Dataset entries
-.-.-
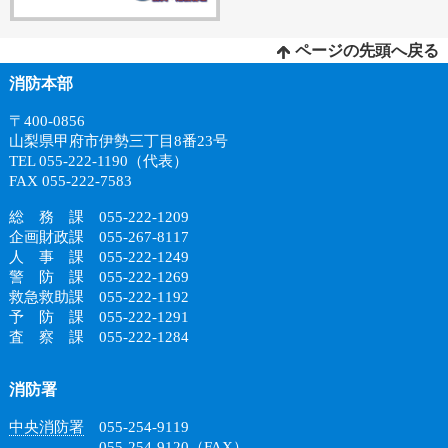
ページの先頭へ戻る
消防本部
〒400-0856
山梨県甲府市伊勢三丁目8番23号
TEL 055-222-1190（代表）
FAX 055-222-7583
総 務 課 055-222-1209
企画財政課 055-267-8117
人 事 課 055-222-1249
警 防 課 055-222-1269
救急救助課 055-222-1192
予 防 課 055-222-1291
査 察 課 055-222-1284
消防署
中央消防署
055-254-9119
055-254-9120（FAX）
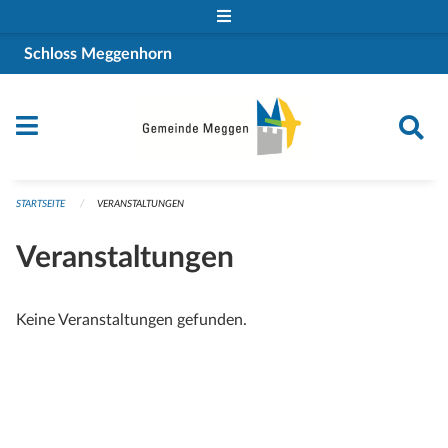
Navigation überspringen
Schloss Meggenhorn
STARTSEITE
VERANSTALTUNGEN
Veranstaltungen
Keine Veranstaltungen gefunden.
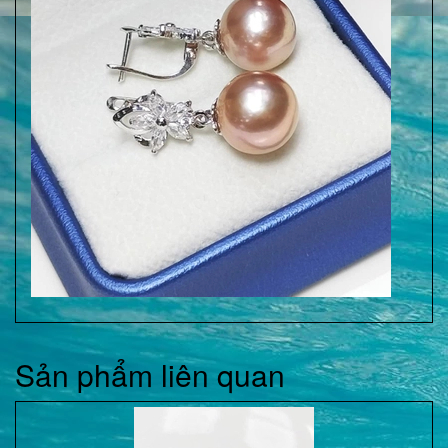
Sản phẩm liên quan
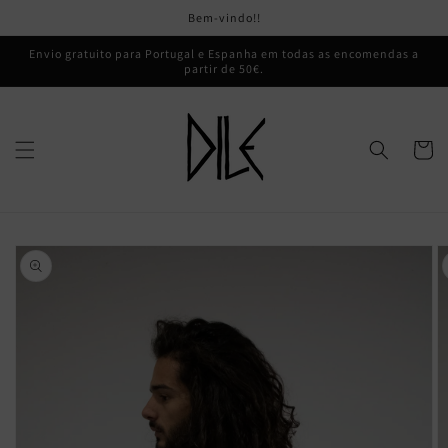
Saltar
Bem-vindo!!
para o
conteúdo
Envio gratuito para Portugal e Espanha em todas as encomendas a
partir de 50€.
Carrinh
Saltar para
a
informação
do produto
-.-.-
◆ **Directive**: Which lines in the records above contain the word "para"? Return each of them.

◆ **Answer for the task**:
para o
Envio gratuito para Portugal e Espanha em todas as encomendas a
Saltar para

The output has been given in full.